Yes if welding or soldering intra-bank connections I can see the argument, but I don't do that.

[Camalot]

To preface, I'm an electrician by trade and I know my sh*t when it comes to battery systems.

Your panels when upgraded to 400w will gather a reasonable daily max of 1500w. After conversion loss let's call this 700w per day. (lead acid burns like half the power you try to put in them, inverters burn roughly 20% after that... I'm being nice with the numbers)

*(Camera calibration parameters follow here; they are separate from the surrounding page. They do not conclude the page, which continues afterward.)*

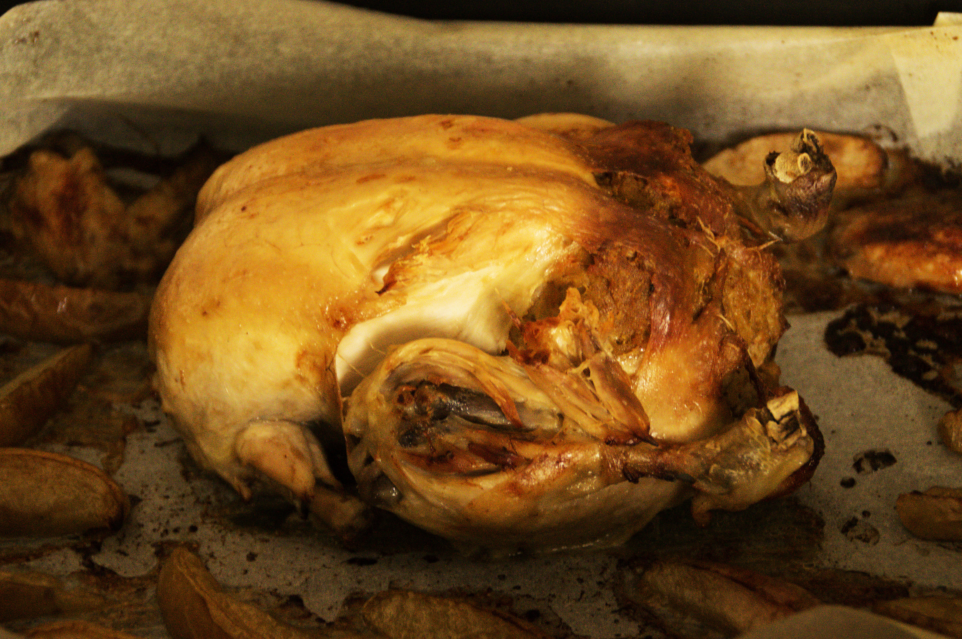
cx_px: 481
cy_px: 320
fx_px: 2803
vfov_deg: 13.0
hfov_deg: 19.5
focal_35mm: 105
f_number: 5.6
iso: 3200
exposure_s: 1/30
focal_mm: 70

Unless your fridge sucks 700w/24hours.... 30w per hour and you run *nothing else* and you have good luck with the sun... this isn't going to work. More realistically your 2000w inverter will eat all 30w by itself just running. GO DC with the fridge, go bigger with the batteries... roughly 4x more than that post. I use a 2,200 lb forklift battery for comparison. Get the solar panels off of your roof and park in the shade. No reason to bake the whole bus into a solar toaster so you can keep the milk cold. Solar panels yield a theoretical max of 20% of the sun's energy. After conversion and inefficiencies it is more like 4%. your bus however will absorb more than 4% of the sun's heat.

Sorry to be a buzzkill. Feel free to message.

[john61ct]

Quote:

Originally Posted by Camalot

To preface, I'm an electrician by trade and I know my sh*t when it comes to battery systems.

Then you should know better than to use phrases like "daily max of 1500w", "700w per day" "700w/24hours".

Wh would be OK, but Ah is even better once we all know we're talking a standard 12V system.

400W of panels will output in ideal conditions, about 140Ah per day, assuming there is at least that much demand.

Usually less, in any case well under 2kWh per day.

That is from measured IRL experience, over many dozens of installs.

Of course, in winter away from the equator, cloudy weather, any shading even dirt will lower, perhaps often as little as the **700Wh per day** level I assume you meant.

An efficient DC compressor fridge can use as low as 15-60Ah / day, more when used in freezer mode or Death Valley ambients, but average of 30Ah per day is common even in the tropics.

That's **~200-800Wh per 24 hours**.

I have seen hundreds of installs where 200W of panel and 100Ah of incremental storage keeps ice cream rock-hard just fine.

A few dozen where half that's just fine to keep the beer cold 95% of the time.


Maybe read some back threads, do some Googling. Sorry to be a buzzkill. . .

[Camalot]

My apologies about the watt vs watt hour discrepancy. For some reason I figure people understand my chicken scratch.

I just can’t see a build with an inverter and AC mini fridge working out without many times the panels and storage capacity.

I also can’t see the system you proposed with a substituted DC fridge running reliably due to a 50% burn off when charging lead acid. Am I wrong on this? The numbers look like they only add up on sunny days, and barely so.

Personally, I imagine people running more than a refrigerator in this build which is why I advise some overkill. More panels, larger battery bank, and DC refrigerator.

[Camalot]

You’re right about the power consumption of high efficiency DC refrigerators.

To clarify my chicken scratch: my numbers of 30w/hour pertained to the 2000w inverter + AC mini fridge setup. I was being conservative with the numbers as it realistically pulls more than that.

[john61ct]

Many shorties just don't have much **room** for multiple kW of panels.

The key is design for very limited inputs, choosing very efficient devices - minimizing inverter usage, cooking with propane,

I know dozens of off-grid full-timers barely use 100Ah per day. Most first-worlders would think, ugh, camping!

Others have the space and inputs to live just like in a S&B home, or have regular access to shore power.

Quote:

Originally Posted by Camalot

I also can’t see the system you proposed with a substituted DC fridge running reliably due to a 50% burn off when charging lead acid.

Yah that's just abstract book stuff. Spend tons more on LFP banks if you like, but plenty of buses have carrying capacity for a 600Ah bank or more even with old-school FLA.